Analytical procedures (finance auditing)
Analytical procedures, in the context of finance auditing, refer to evaluations of financial information made by a study of plausible relationships among both financial and non-financial data. They are used as substantive tests to obtain audit evidence and as an overall review of the financial statements in the final review stage of the audit. Analytical procedures are a type of audit procedure used by auditors to detect possible misstatements in financial statements.
The fundamental purpose of analytical procedures is to identify fluctuations or relationships that are inconsistent with other relevant information or that differ from expected values by a significant amount. When these inconsistencies are identified, the auditor investigates them further to determine if they indicate a material misstatement in the financial statements.
Analytical procedures involve:
- Developing an Expectation: The auditor forms an expectation of what the recorded amount or ratio should be. This expectation is based on factors such as prior period data, industry trends, anticipated results, client budgets, and knowledge of the client's business.
- Identifying Differences: The auditor compares the recorded amount or ratio to the expectation. Significant differences are noted.
- Investigating Differences: The auditor investigates significant differences to determine the cause.

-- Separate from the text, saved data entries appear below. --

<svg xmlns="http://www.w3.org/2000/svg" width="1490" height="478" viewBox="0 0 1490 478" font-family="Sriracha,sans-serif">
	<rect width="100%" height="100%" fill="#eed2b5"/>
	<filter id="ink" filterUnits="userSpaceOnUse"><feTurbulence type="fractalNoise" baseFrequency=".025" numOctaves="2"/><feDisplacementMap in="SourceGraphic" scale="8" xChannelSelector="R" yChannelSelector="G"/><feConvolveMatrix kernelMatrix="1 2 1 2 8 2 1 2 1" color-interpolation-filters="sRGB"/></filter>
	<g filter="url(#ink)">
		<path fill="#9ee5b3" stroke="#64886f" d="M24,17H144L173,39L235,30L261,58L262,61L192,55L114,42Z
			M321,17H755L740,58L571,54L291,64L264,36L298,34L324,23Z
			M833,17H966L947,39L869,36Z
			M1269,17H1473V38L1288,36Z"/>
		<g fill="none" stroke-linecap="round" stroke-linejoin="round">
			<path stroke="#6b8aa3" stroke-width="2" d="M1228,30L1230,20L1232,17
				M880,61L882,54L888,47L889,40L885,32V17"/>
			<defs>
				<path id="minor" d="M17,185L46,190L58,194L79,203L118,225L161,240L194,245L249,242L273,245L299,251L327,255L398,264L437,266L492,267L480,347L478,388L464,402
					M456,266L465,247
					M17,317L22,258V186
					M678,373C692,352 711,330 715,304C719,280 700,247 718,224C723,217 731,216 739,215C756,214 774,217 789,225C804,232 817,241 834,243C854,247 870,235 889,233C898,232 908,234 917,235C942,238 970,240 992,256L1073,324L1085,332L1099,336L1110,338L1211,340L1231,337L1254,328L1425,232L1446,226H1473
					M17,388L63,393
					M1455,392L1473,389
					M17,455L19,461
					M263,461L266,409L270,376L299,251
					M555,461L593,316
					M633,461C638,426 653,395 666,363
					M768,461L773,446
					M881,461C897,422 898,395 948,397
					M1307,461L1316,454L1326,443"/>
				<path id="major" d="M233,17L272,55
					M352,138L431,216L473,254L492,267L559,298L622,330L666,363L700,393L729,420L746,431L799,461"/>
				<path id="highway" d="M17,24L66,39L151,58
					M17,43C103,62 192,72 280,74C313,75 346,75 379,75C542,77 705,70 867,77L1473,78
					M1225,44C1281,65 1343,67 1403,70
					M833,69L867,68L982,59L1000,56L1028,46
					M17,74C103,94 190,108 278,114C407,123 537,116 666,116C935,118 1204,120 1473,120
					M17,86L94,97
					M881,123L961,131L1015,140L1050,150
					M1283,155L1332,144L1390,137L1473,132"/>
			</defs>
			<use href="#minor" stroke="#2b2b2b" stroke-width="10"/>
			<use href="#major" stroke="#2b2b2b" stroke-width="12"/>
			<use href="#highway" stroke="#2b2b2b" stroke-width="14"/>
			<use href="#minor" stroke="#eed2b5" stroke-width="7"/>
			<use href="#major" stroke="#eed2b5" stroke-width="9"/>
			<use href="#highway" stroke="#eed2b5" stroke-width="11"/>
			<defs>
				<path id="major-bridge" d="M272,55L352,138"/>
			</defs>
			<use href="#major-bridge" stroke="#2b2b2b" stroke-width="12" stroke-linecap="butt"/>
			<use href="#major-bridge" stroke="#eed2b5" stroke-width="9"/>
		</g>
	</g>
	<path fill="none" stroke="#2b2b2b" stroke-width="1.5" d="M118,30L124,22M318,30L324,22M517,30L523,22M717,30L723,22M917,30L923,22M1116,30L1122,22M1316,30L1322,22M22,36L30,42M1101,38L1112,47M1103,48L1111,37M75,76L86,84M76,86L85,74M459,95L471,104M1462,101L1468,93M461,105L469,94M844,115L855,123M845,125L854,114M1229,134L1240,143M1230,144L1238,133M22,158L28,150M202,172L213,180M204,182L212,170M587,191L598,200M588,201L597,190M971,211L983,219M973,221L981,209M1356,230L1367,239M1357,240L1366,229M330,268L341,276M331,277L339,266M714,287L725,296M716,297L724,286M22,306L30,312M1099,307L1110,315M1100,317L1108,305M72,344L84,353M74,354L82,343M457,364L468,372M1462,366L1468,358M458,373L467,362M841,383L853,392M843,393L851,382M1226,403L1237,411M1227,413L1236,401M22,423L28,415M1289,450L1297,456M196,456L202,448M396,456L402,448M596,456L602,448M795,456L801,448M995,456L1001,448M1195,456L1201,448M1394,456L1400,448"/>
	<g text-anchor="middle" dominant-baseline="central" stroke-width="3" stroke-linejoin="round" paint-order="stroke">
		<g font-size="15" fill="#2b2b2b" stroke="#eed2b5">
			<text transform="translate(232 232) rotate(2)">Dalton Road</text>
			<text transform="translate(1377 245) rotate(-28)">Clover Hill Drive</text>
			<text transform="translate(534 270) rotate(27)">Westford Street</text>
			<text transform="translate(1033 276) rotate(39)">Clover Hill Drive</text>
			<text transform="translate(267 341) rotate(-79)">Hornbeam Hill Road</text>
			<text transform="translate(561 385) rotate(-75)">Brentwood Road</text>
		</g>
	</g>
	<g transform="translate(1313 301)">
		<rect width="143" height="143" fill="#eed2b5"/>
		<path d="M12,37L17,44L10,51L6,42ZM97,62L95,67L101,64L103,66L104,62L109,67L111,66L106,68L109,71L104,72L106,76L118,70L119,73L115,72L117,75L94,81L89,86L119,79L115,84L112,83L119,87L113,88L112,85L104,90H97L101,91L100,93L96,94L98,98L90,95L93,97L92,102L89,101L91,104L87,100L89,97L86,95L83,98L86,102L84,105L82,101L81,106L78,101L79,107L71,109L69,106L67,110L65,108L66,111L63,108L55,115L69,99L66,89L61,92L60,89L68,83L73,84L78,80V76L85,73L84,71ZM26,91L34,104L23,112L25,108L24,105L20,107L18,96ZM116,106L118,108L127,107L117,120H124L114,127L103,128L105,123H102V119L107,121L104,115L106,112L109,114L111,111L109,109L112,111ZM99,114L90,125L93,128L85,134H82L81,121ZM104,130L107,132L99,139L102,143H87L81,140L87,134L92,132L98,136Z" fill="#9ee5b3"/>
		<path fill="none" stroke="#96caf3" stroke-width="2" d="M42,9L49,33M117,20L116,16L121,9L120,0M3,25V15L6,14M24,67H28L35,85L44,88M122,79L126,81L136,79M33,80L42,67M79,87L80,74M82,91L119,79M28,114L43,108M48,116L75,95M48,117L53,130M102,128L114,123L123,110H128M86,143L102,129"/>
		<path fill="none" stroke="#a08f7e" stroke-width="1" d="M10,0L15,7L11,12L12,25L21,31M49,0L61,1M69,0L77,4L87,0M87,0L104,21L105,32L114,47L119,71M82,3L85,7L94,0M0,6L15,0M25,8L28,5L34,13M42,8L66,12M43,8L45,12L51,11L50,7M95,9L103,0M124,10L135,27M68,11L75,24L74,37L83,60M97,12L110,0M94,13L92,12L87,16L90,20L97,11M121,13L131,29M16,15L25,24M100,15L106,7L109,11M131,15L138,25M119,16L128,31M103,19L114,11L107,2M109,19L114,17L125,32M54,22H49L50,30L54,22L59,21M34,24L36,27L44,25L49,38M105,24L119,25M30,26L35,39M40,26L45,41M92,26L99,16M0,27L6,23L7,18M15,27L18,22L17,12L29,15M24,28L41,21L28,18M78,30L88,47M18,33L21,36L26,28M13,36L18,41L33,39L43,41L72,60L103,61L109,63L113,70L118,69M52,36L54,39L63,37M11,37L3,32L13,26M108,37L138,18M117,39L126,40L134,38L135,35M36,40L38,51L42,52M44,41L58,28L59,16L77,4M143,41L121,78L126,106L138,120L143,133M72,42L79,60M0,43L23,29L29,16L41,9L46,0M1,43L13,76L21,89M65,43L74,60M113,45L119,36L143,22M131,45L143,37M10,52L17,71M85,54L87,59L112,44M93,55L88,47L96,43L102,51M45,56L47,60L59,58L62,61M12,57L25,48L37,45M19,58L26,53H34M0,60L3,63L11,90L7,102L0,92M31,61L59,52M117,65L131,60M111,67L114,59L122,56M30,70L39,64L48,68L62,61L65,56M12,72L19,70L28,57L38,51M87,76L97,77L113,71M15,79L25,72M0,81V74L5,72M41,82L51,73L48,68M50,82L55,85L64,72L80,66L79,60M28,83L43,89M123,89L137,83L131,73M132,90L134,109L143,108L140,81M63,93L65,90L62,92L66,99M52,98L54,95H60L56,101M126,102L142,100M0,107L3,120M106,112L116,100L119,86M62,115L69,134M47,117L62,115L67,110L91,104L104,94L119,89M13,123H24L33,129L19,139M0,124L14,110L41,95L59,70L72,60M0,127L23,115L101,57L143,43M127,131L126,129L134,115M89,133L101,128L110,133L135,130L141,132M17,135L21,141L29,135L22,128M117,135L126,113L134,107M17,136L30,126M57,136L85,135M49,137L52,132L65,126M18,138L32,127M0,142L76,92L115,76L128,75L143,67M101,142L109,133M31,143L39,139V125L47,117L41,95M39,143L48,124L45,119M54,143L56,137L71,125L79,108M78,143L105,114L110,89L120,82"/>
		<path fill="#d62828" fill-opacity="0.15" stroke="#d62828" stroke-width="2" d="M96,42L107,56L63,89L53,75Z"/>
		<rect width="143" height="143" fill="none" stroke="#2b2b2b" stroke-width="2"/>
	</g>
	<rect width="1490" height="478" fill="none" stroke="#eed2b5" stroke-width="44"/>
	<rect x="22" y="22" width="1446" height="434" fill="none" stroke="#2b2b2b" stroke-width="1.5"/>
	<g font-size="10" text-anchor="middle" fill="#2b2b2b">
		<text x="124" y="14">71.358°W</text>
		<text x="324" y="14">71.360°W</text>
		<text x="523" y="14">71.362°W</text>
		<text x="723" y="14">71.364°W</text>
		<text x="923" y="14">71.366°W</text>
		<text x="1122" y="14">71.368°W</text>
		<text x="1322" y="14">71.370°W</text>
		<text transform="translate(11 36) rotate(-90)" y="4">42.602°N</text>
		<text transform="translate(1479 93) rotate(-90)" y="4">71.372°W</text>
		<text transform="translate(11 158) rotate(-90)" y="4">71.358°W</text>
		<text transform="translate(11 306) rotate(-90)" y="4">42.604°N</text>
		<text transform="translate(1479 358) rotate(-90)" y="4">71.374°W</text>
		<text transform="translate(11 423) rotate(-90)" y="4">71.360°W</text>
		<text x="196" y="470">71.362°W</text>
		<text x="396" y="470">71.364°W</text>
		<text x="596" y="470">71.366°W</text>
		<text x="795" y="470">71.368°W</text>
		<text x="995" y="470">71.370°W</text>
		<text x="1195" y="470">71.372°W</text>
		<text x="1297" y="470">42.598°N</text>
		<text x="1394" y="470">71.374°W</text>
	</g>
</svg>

This may involve inquiring of management, obtaining corroborating evidence, or performing other audit procedures.
- Evaluating the Results: The auditor evaluates the results of the investigation to determine whether the differences are due to misstatements in the financial statements.
Analytical procedures can be performed using a variety of techniques, including:
- Trend Analysis: Examining changes in an account balance over time.
- Ratio Analysis: Comparing relationships between different financial statement accounts.
- Reasonableness Tests: Developing an independent expectation of an account balance and comparing it to the recorded balance.
- Regression Analysis: Using statistical models to predict account balances.
The effectiveness of analytical procedures depends on several factors, including the nature of the assertion being tested, the availability of reliable data, and the precision of the expectation developed by the auditor. Auditors consider these factors when designing and performing analytical procedures.
Analytical procedures are required during the planning and final review stages of an audit and may be used as substantive tests during the audit. They are an important tool for auditors to gain an understanding of the client's business and to identify potential misstatements in the financial statements.